Reduced Commodity Prices Could Impact the Borrowing Base under Our Credit Agreement
Our $250 million Credit Agreement (the “Credit Agreement”) limits our borrowings to the borrowing base less our total outstanding letters of credit issued there under. Currently, our borrowing base is $45.0 million and our outstanding letter of credit sublimit is $10.0 million. We currently have loans of $44.0 million outstanding under our Credit Agreement. Under the terms of our Credit Agreement, our borrowing base is subject to semi-annual redetermination by our lenders based on their valuation of our proved reserves and their internal criteria. In addition to such semi-annual determinations, our lenders may request one additional borrowing base redetermination between each semi-annual calculation. We expect to be notified of the results from the April 2009 borrowing base redetermination in May 2009 and, based on the decline in commodity prices, we believe that it will be reduced. If our borrowing base is reduced as a result of a redetermination to a
27
level below our then current outstanding borrowings, we will be required to repay the amount by which such outstanding borrowings exceed the borrowing base within 60 days of notification by the lenders and we will have less or no access to borrowed capital going forward. If we do not have sufficient funds on hand for repayment, we will be required to seek a wavier or amendment from our lenders, refinance our Credit Agreement or sell assets or additional shares of common stock. We may not be able to refinance or complete such transactions on terms acceptable to us, or at all. In the event that we are unable to repay the amount owed within 60 days, we will be in default under the Credit Agreement, and as such the lenders party thereto will have the right to terminate their aggregate commitment under the Credit Agreement and declare our outstanding borrowings immediately due and payable in whole. An acceleration of the outstanding indebtedness under the Credit Agreement in this manner would additionally constitute an event of default under the indenture governing to the Convertible Notes. Should an event of default occur and continue under the indenture governing to the Convertible Notes, the Convertible Notes may be declared immediately due and payable at their principal amount together with accrued interest and liquidated damages, if any. As such, should we anticipate that we will not be able to repay all amounts owed under the Credit Agreement as a result of the anticipated borrowing base redetermination, we will consider, along with previously discussed refinancing and sales, a sale of our company or our assets as well as a voluntary reorganization in bankruptcy. Additionally, if we are unable to repay amounts owed under the Credit Agreement, we may be forced into an involuntary reorganization in bankruptcy. The accompanying consolidated financial statements are prepared on a going concern basis and do not include any adjustments, if any, that might result form the effects of the borrowing base redetermination and subsequent transactions.
Reduced Cash Flows from Operations Could Impact Our Ability to Fund Capital Expenditures and Meet Working Capital Needs
Oil and gas prices have declined significantly since historic highs in July 2008 and continued to decline through April of 2009. Further, the decline in commodity prices has outpaced the decline in the prices of goods and services that we use to drill, complete and operate our wells, reducing our cash flow from operations. To mitigate the impact of lower commodity prices on our cash flows, we have entered into commodity derivative instruments for 2008 through the first quarter of 2011 (see Note 2 of the accompanying consolidated financial statements). In the event that commodity prices stay depressed or decline further, our cash flows from operations would be reduced even taking into account our commodity derivative instruments for 2009, 2010 and 2011 and may not be sufficient when coupled with available capacity under our Credit Agreement to meet our working capital needs or fund our initial 2009 capital expenditure budget. This could cause us to alter our business plans, including further reducing our exploration and development plans.

----------

For each statement, say yes or no depending on whether it agrees with the risk disclosure, and quote the exact words that settle it. (a) The lenders redetermine the borrowing base twice a year. (b) Any amount by which borrowings exceed a reduced borrowing base must be repaid within 90 days. (c) The commodity derivative instruments run from 2008 through the end of 2011. Rely only on the risk disclosure when answering.

----------

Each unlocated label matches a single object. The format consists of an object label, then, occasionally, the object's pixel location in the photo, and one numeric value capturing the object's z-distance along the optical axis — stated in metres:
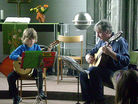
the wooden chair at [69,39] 5.55
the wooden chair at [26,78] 4.30
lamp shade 6.99
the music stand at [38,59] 3.66
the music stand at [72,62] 3.53
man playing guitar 3.72
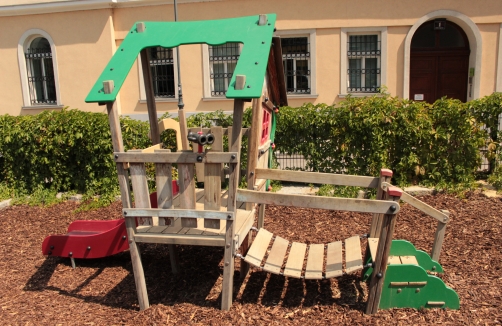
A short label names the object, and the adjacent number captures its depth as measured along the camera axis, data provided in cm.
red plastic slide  442
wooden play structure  314
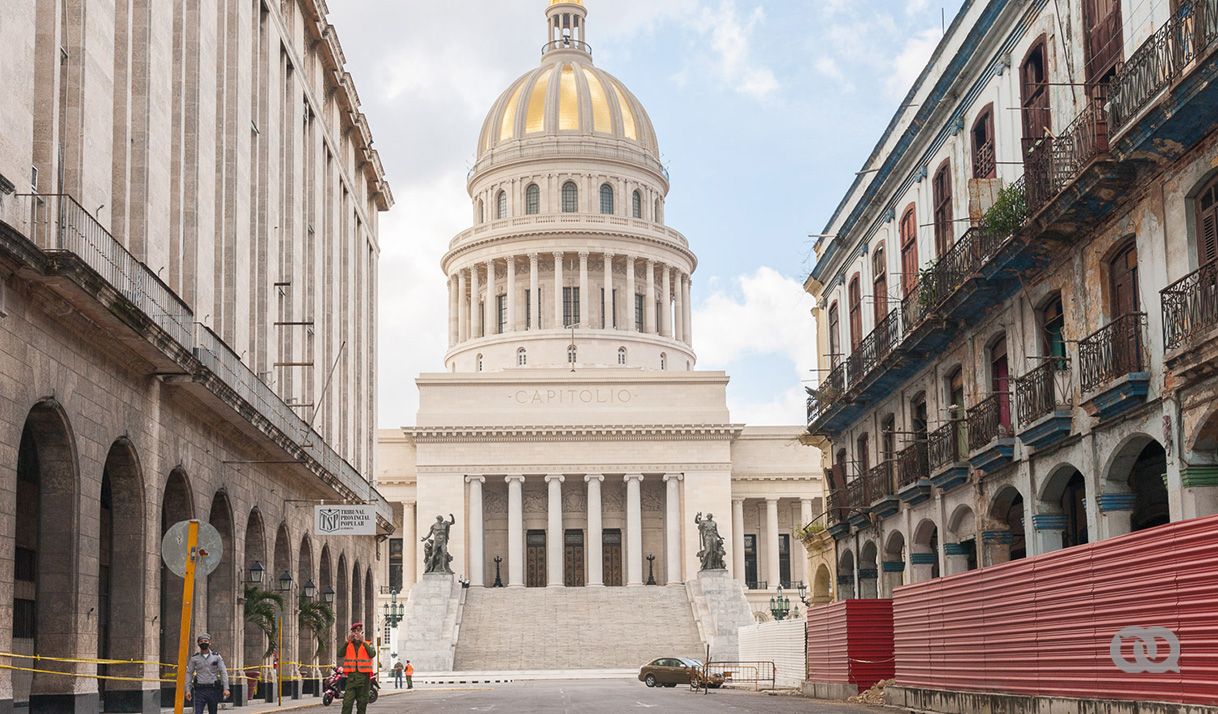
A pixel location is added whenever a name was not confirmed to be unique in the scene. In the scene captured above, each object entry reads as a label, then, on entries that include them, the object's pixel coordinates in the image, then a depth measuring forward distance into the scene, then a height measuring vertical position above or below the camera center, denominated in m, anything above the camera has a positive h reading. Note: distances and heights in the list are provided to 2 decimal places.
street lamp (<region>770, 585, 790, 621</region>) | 71.00 -0.30
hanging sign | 36.69 +2.08
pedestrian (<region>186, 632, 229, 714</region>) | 24.75 -0.97
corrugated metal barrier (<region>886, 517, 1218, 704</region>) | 17.83 -0.30
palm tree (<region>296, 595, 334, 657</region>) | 44.94 -0.14
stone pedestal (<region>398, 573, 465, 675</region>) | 74.56 -0.68
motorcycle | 36.19 -1.82
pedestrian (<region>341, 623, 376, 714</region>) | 22.72 -0.81
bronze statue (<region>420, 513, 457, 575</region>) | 82.94 +3.00
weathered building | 21.78 +5.38
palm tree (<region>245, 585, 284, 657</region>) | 37.47 +0.09
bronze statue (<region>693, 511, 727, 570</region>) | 82.75 +2.91
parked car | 56.72 -2.39
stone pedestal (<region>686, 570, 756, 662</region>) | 77.06 -0.43
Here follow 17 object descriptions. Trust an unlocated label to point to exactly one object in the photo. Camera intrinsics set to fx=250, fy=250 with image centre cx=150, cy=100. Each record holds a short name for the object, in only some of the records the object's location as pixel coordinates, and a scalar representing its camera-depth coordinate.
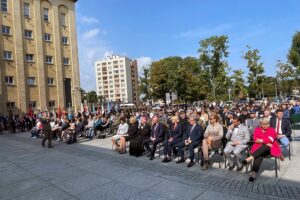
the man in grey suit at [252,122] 9.40
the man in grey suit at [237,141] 6.51
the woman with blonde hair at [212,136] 6.93
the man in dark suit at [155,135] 8.68
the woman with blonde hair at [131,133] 9.84
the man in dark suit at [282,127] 7.13
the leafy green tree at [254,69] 21.56
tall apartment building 131.62
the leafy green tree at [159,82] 44.84
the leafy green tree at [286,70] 36.44
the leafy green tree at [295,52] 44.51
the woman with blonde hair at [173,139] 8.14
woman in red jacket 5.80
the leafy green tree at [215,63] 26.06
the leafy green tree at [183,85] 34.66
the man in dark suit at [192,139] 7.40
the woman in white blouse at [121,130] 10.37
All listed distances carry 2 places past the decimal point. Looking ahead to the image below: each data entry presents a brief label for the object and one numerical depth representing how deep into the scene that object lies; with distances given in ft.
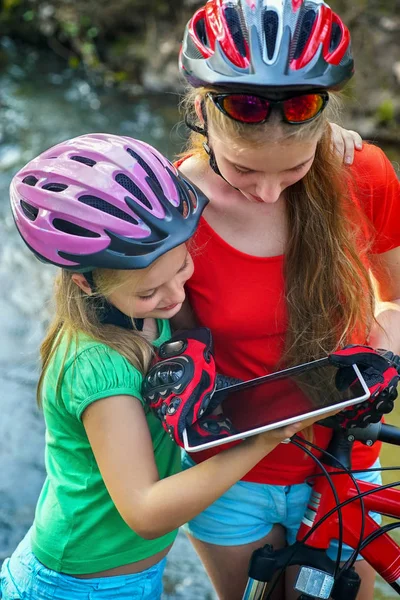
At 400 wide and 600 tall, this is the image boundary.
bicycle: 7.70
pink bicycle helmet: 6.82
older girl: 6.78
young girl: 6.70
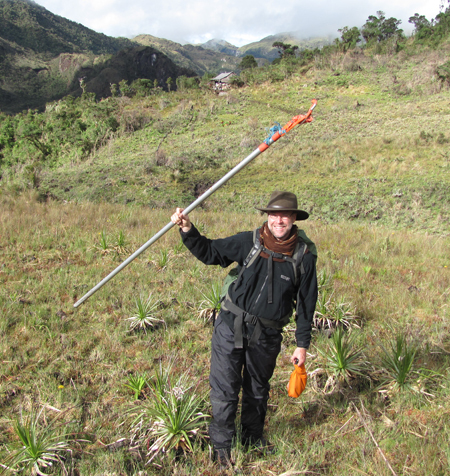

----------

▸ **Result of the exercise**:
(a) Yes: "our borrowing base is subject to semi-annual redetermination by our lenders"
(b) No: "within 60 days of notification by the lenders"
(c) No: "for 2008 through the first quarter of 2011"